A part of our community seems to always get left behind. While we argue that we need to prioritize the safety and well-being of sex workers, our discussions often fall short of protecting the workers who are most at risk: underage workers.
We fear being read as encouraging the sexual exploitation of children. But the reality is that young sex workers are usually in the industry for a reason. Sex work isn’t easy when you’re young—you’ll have cops on your trail more often than not, be isolated from both sex working and non-sex working communities, and often work with clients who are bigger, stronger and more intimidating than you could possibly be. Stepping into this game isn’t a decision easily made. Generally, if someone is working underage, it’s because they’re aware their alternatives are worse.
(Content warning: references to child abuse after the jump.)
With a system that entirely fails to protect and serve young people, either forcing them back into abusive homes or shuffling them into new, potentially even more violent environments such as group homes, foster homes, and juvenile halls, it’s no wonder these young people take their fate into their own hands. The few jobs that will hire young workers pay a pittance, and signing a lease isn’t even an option for minors.
For the majority of young workers, it isn’t cash they’re looking for. It’s food, shelter and sometimes drugs. It’s survival. Often, underage sex workers don’t even acknowledge that they are trading sex—because what trading sex looks like for them is often drastically different from the media image of money being slipped down g-strings or left on dressers in neat envelopes. They are being paid in the form of the most basic necessities.
We’ve long since accepted that the way to avoid financial coercion and constrained circumstances around sexual consent isn’t to strip away people’s options, but to find them alternatives. So why don’t we apply the same logic to underage work?
The Amnesty International draft policy that they recently voted to adopt included a paragraph on children in sex work:
Amnesty International considers children involved in commercial sex acts to be victims of sexual exploitation, entitled to support, reparations, and remedies, in line with international human rights law. States must take all appropriate measures to prevent violence and exploitation of children. The best interests of the child should, in all cases, be a primary consideration and the state should preserve the right of the child to be heard and to have his or her views given due weight in accordance with their age and maturity.
While at first glance this policy reads as supportive, in line with the protections we’d all want for our children, there is no denying that “appropriate measures” against underage sex work equate in essence to advocating an end demand approach. This means that young workers will still have to face trailing by police and rescue operations— and they will continue to have even more limited clientele.
So why was this draft proposal uncritically supported by sex workers and sex worker groups?
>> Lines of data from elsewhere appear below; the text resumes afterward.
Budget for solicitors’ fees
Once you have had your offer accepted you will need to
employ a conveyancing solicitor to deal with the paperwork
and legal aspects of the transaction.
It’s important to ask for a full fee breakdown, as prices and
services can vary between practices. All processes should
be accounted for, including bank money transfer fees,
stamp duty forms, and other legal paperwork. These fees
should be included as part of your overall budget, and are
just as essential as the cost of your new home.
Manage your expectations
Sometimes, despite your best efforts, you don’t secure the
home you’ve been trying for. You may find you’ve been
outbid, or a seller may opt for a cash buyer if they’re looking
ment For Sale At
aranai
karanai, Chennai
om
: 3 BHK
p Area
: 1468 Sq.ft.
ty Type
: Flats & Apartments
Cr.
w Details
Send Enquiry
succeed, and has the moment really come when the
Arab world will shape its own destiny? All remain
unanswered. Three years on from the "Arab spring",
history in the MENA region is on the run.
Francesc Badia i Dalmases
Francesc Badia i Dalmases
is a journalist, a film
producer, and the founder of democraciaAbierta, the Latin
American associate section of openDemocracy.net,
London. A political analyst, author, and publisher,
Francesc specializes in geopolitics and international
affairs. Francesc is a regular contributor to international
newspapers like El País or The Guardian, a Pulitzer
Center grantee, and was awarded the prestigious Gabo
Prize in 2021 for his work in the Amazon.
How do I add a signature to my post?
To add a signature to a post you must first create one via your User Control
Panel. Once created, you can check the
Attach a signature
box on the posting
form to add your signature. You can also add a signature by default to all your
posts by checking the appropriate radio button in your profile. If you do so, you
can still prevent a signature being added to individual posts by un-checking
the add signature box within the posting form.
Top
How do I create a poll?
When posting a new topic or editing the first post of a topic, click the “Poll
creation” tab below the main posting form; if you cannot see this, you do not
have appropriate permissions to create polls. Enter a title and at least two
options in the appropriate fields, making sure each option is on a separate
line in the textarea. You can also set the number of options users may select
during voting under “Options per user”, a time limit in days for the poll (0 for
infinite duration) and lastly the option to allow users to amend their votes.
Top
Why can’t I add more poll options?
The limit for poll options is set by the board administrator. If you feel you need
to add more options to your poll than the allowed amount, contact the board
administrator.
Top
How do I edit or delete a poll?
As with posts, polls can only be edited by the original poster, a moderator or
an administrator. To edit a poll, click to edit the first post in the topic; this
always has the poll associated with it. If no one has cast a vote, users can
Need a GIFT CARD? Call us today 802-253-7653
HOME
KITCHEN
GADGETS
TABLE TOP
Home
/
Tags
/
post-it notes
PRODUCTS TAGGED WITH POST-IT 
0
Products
Ultimately, we fear policies that are much worse. Fighting against one aspect of a pro-sex worker policy could lead to a complete seachange in our allies’ attitudes, and with policies like this under direct fire from abolitionists intending to criminalize the sex industry altogether, the priority is given to protecting the better option rather than creating the best possible solution. The voices that are fighting against criminalization are often unaffected by legislation which harms underage workers. Minors become collateral damage in efforts to avoid end demand models or criminalization for all.
Criminalization of underage workers is an accepted norm. Young workers do not believe that they have the option to advocate for legal acceptance, and older workers aren’t willing or able to risk themselves to fight for younger ones. It’s a dynamic that is mirrored everywhere, down to young street-based workers being forced to work in different areas so that older street workers don’t have to deal with the police attention often drawn by sex working minors. Underage workers are pushed to the fringes of our community again and again, with no regard for whether these tactics will actually offer them any protection.
Criminalization and assumed victim status isn’t protection. I have worked bookings as a 13-year-old with clients in my age group, who treated me with more respect than the men I saw in brothels at age 20. I have been in bookings as a 15-year-old which I left bruised and bleeding. To assume these are equally violent, equally dangerous, and equally criminal activities leaves little option for support when young workers face genuinely dangerous situations. As the assumption that all sex work is rape does to older workers, the idea that all underage sex work is equally violating leaves underage workers in a world where they are treated as simultaneously unrapeable, and continuously raped. It strips them of their ability to provide meaningful consent, overrides their autonomy, and creates a system which works actively against them in every way possible.
What underage sex work looks like varies from worker to worker, but for most, it’s the best option they have. To rescue children from sex work, we need to stop creating policies and laws which allow us to pull them back into danger, and start focusing on creating systems that genuinely support them. We need to give them real alternatives. Then, and only then, can we talk about rescue.